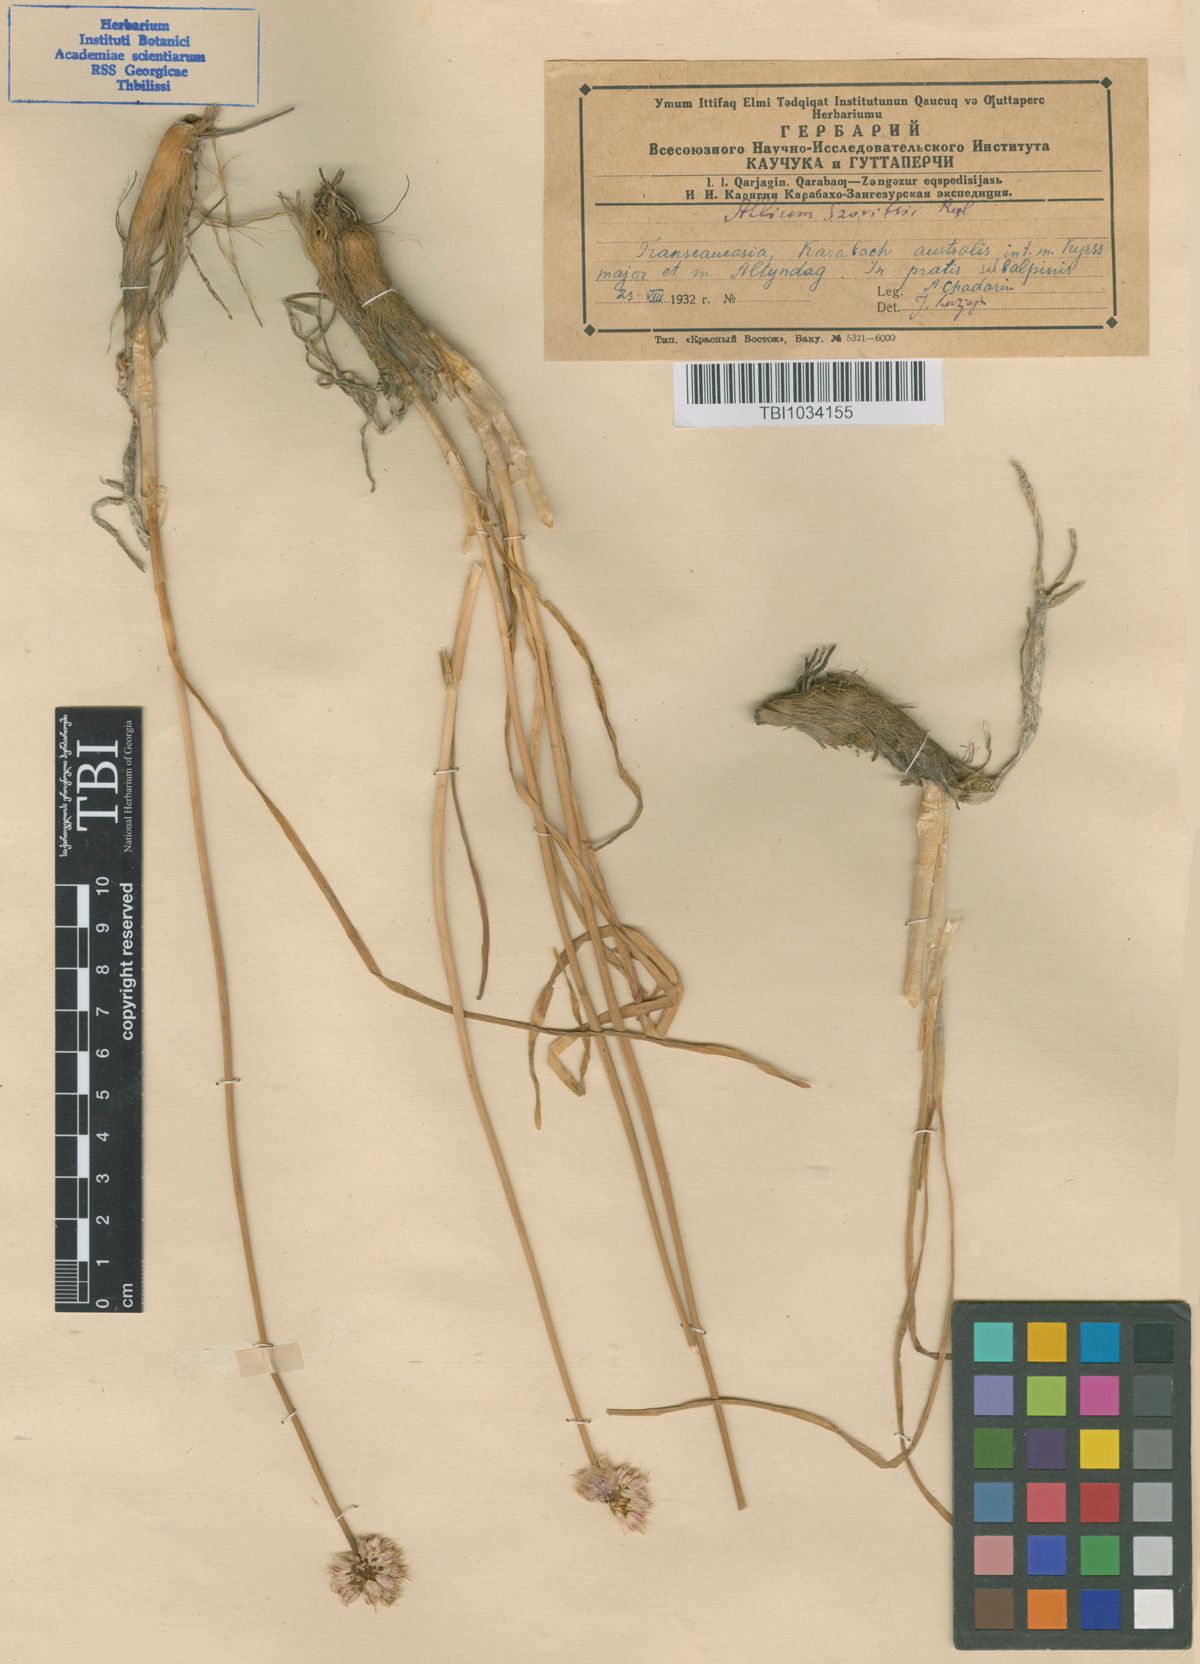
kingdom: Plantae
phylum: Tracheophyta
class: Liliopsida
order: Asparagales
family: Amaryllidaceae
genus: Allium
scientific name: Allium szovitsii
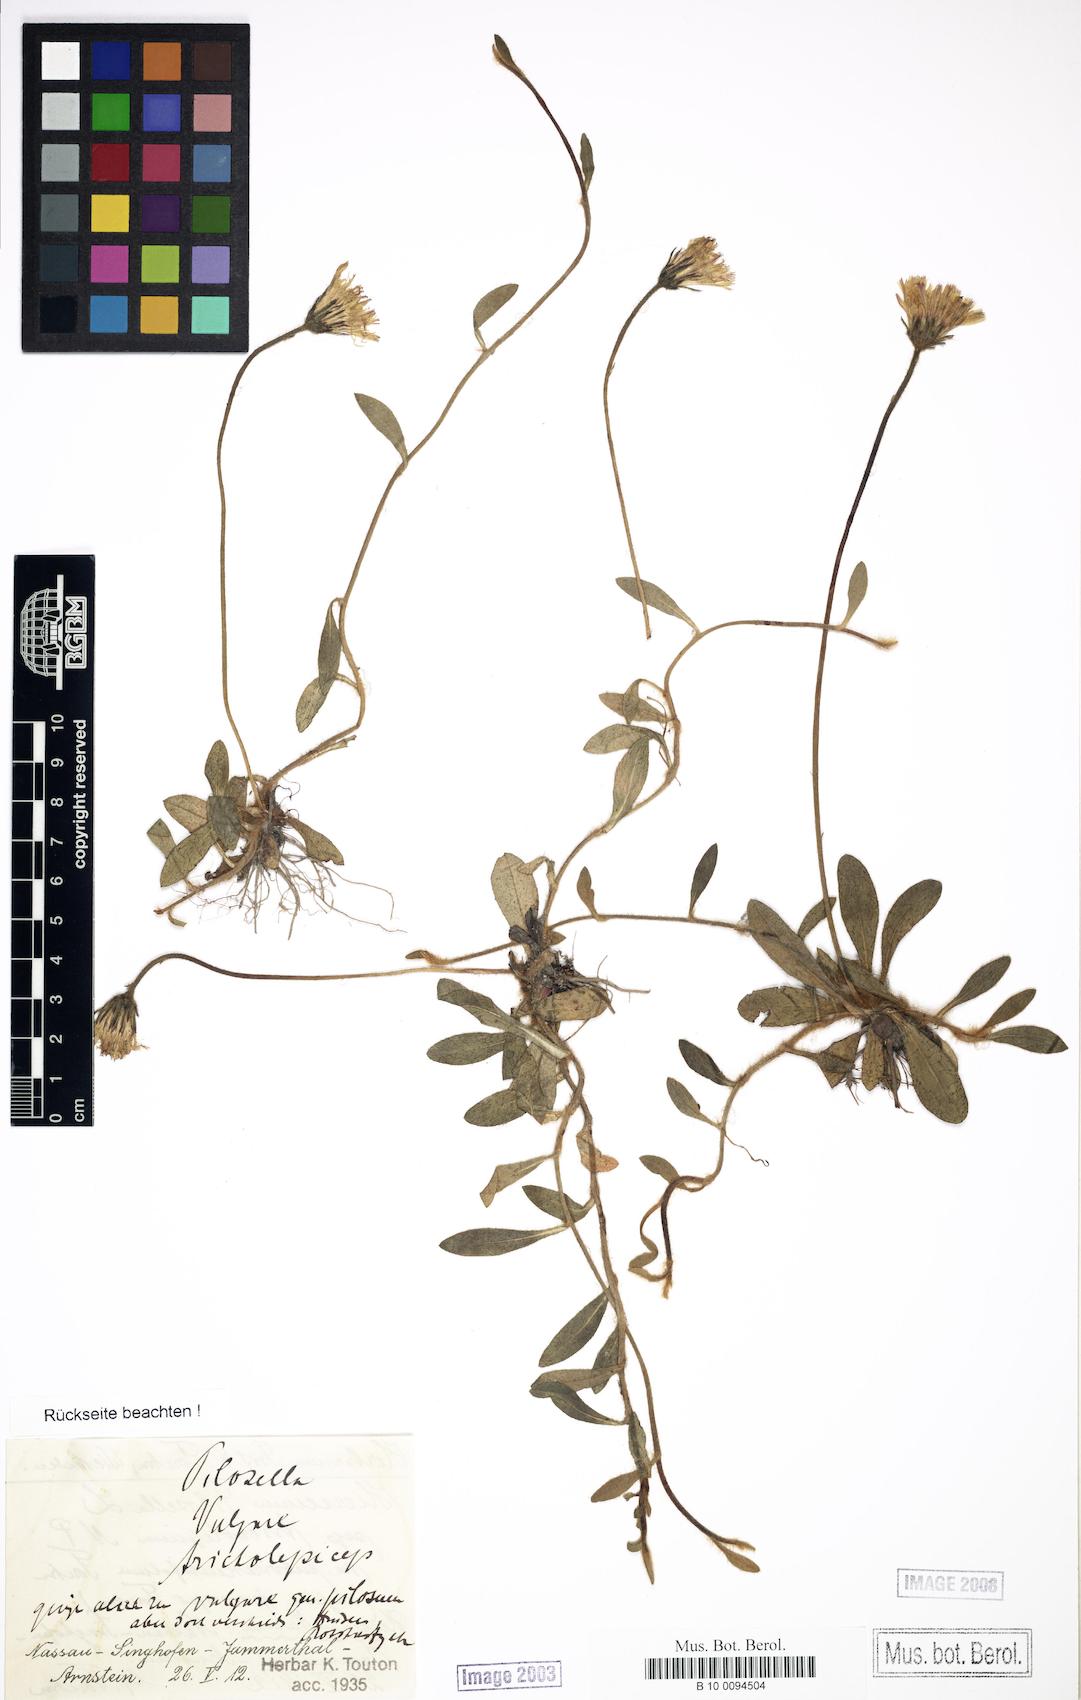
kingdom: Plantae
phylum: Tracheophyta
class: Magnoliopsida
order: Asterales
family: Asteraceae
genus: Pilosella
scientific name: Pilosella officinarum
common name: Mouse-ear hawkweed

==

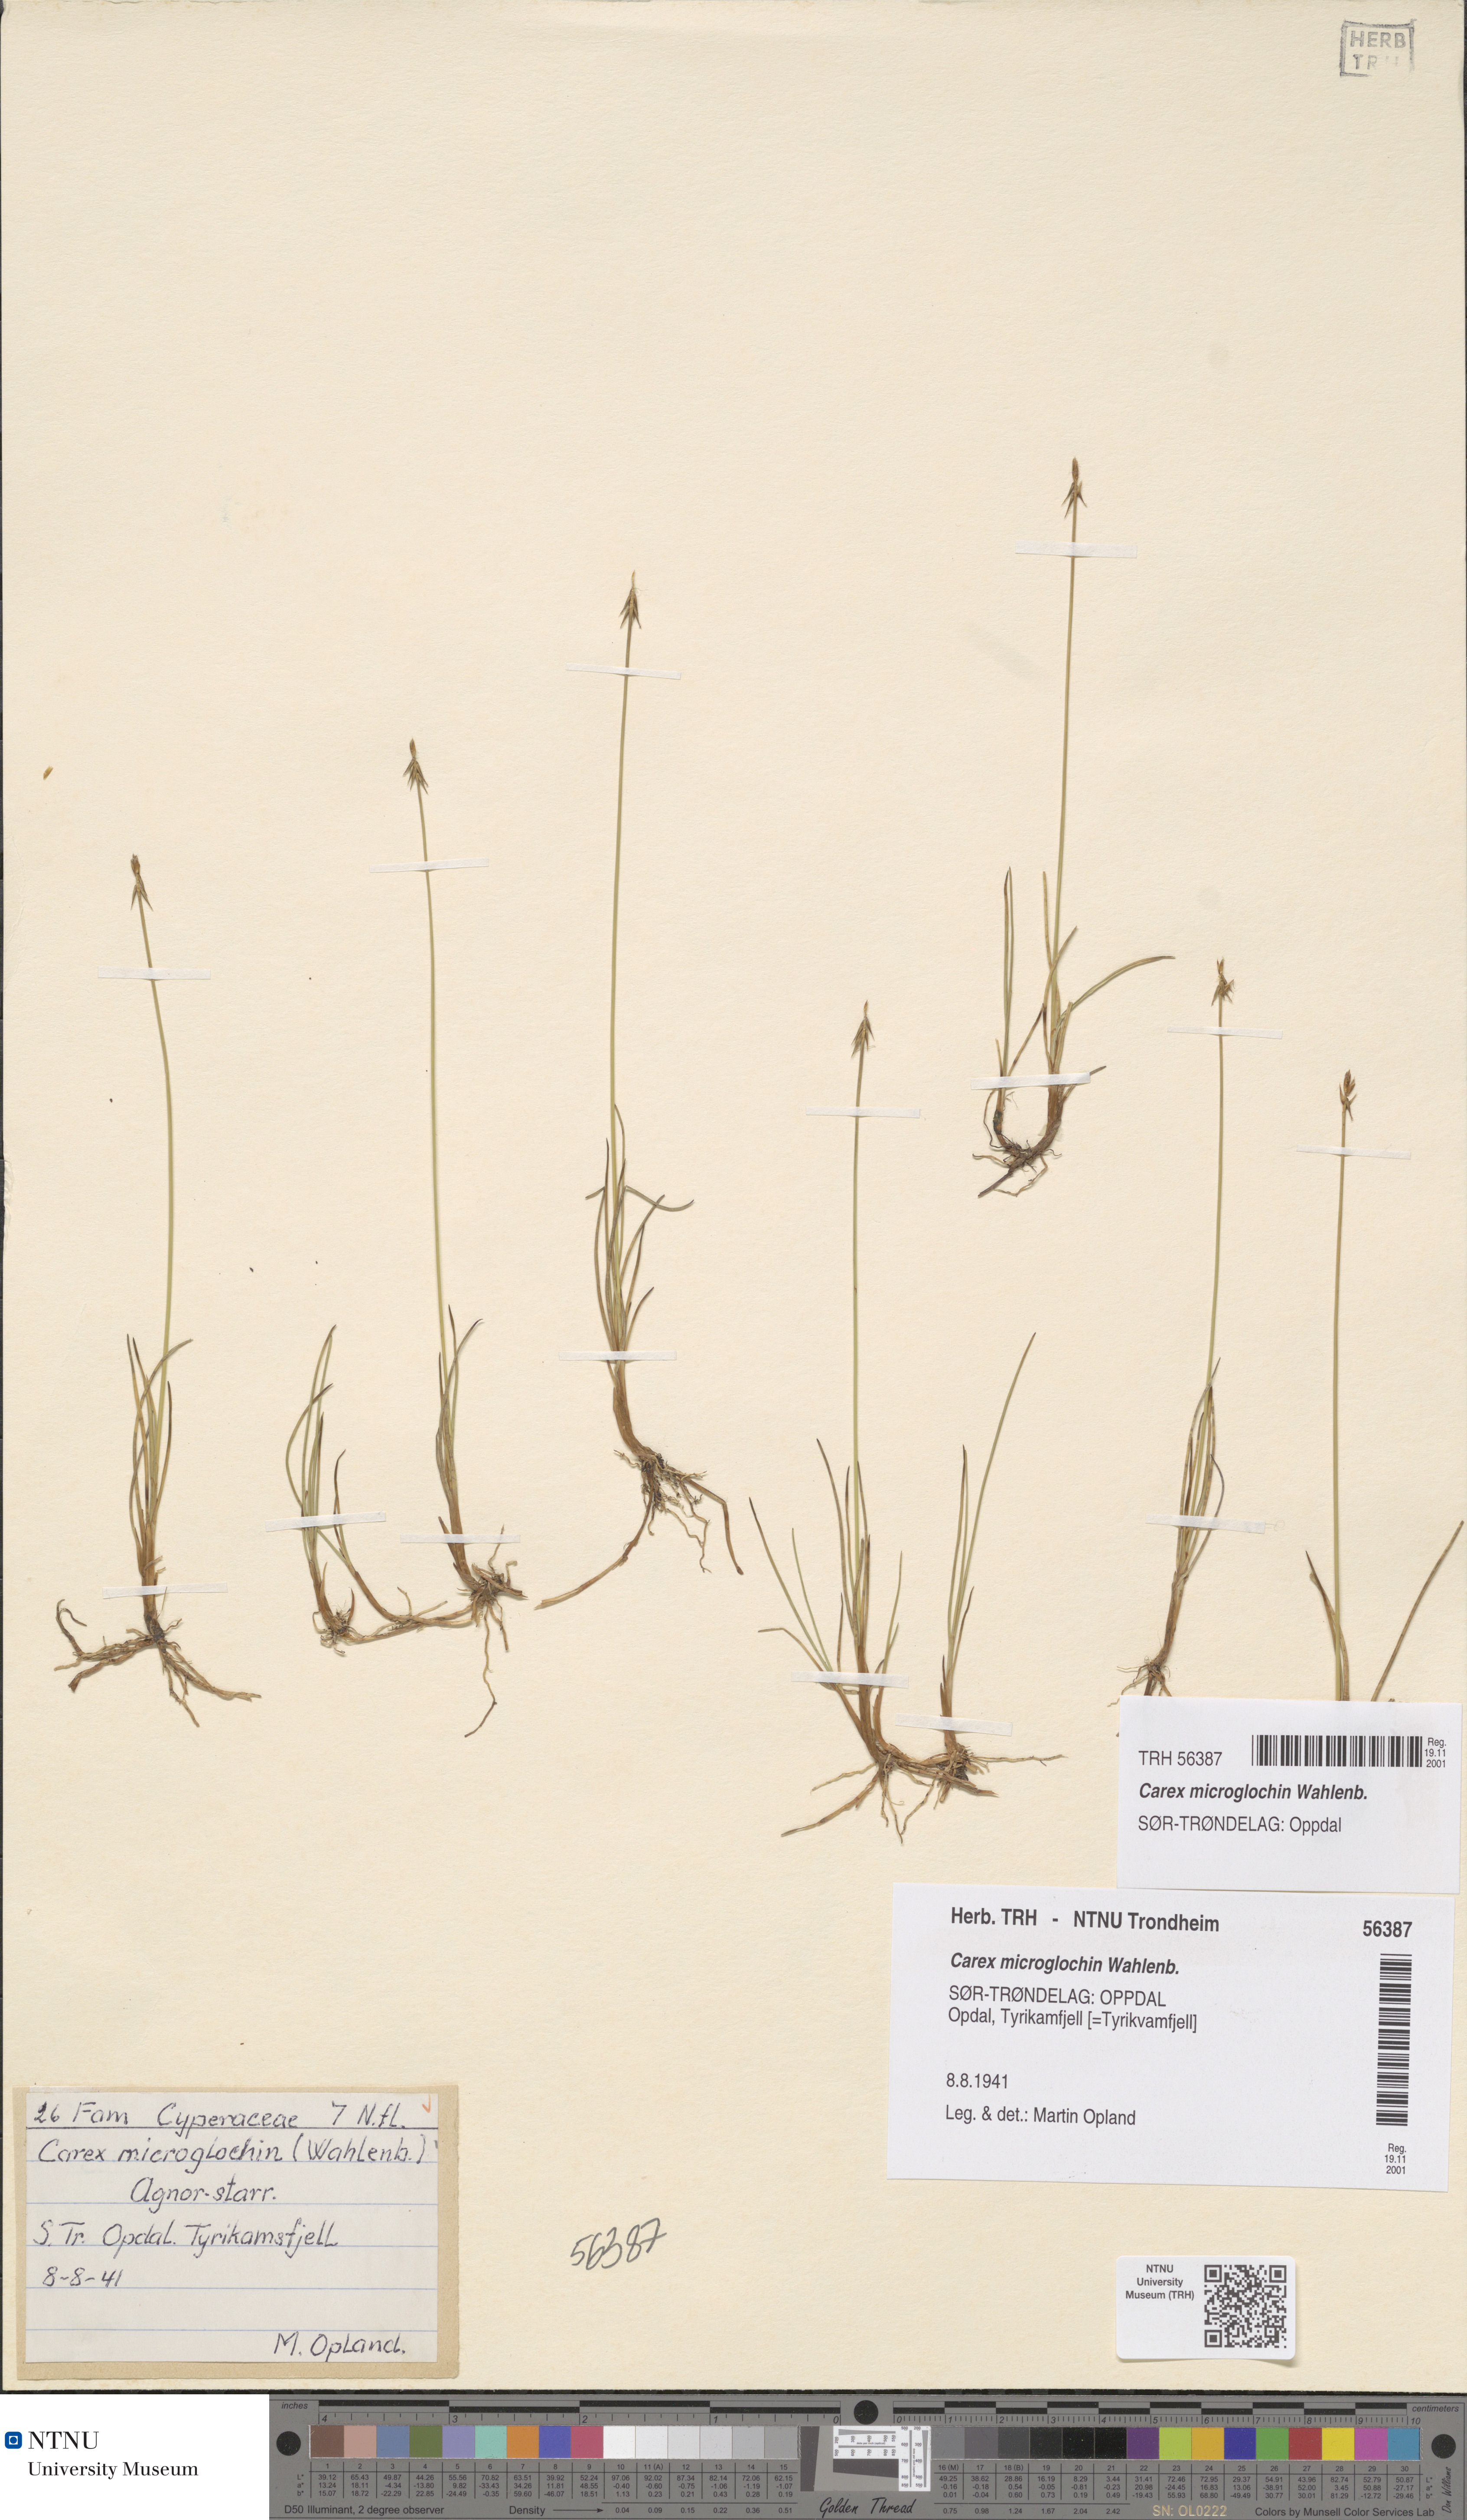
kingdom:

--

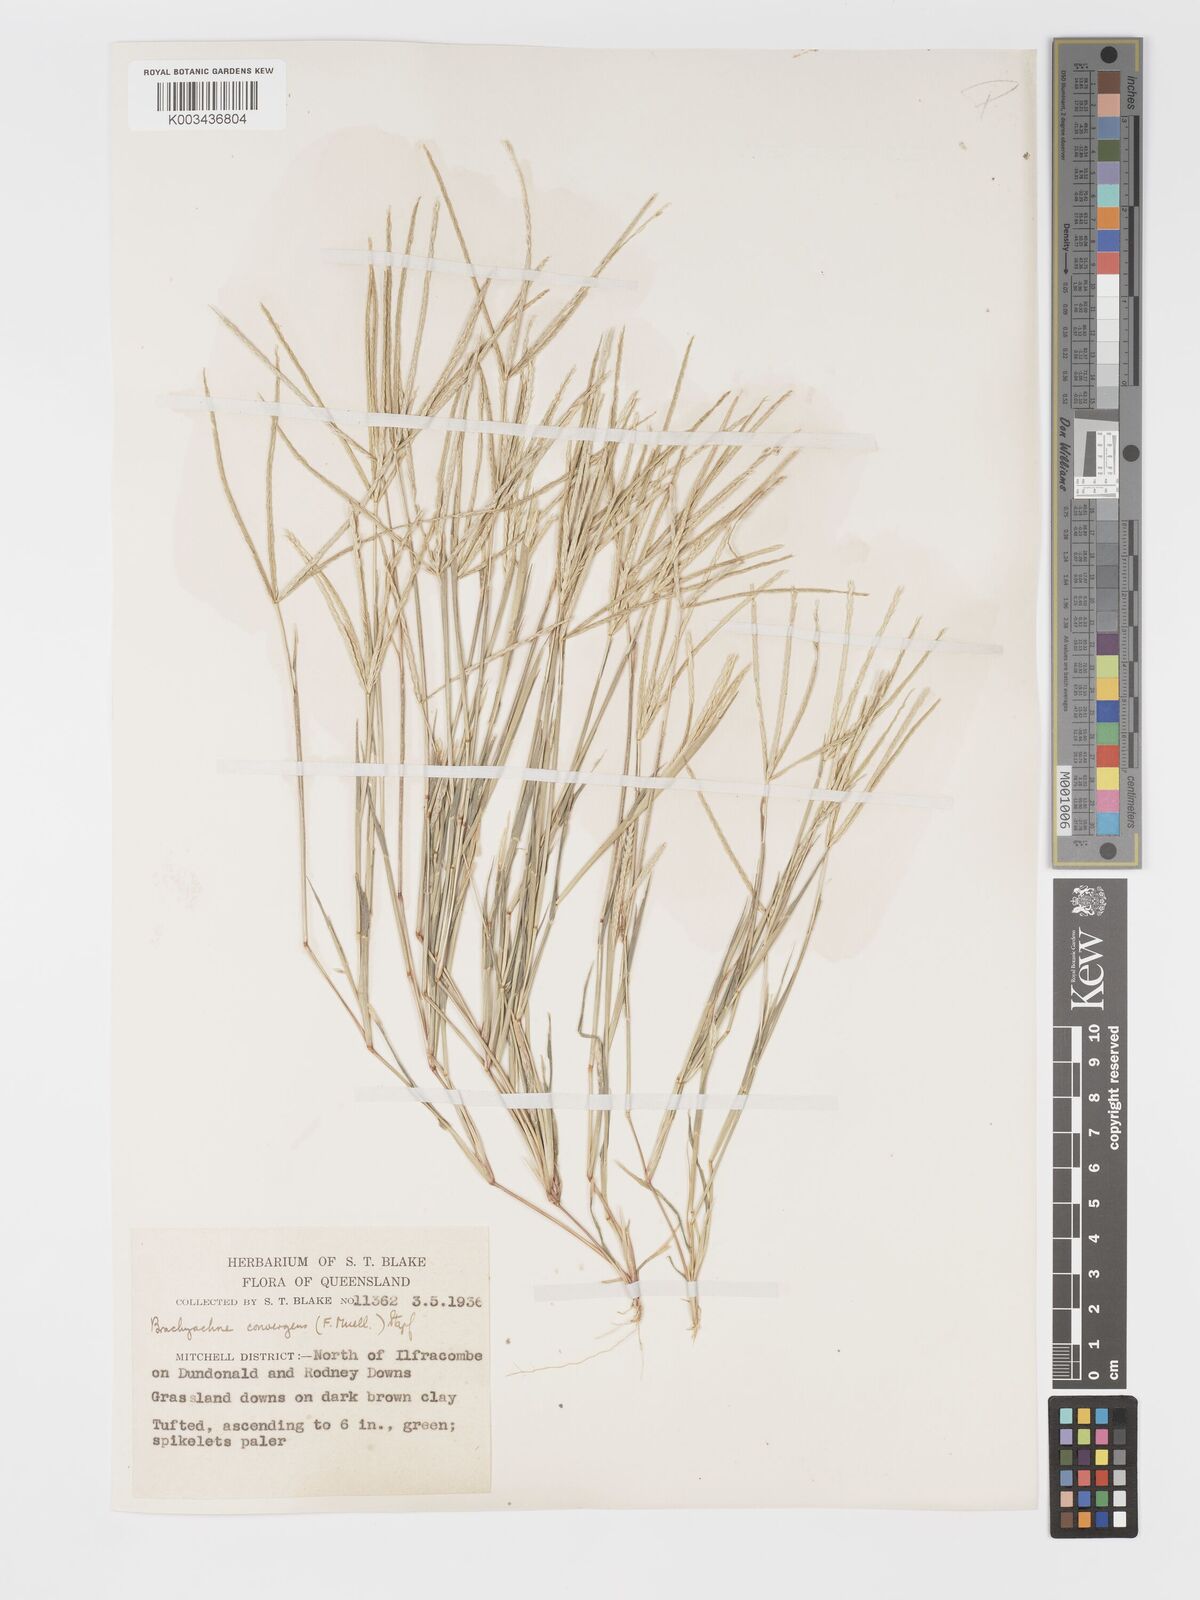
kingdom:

WHAT YOU NEED TO DO:
Rewrite everything from the line containing "class: Liliopsida" down to the line containing "scientific name: Pilosella officinarum", with "scientific name" changed to "binomial name" and every other word left as it is. Leave the pictures out.

EXERCISE SOLUTION:
class: Liliopsida
order: Asparagales
family: Amaryllidaceae
genus: Allium
binomial name: Allium szovitsii
kingdom: Plantae
phylum: Tracheophyta
class: Magnoliopsida
order: Asterales
family: Asteraceae
genus: Pilosella
binomial name: Pilosella officinarum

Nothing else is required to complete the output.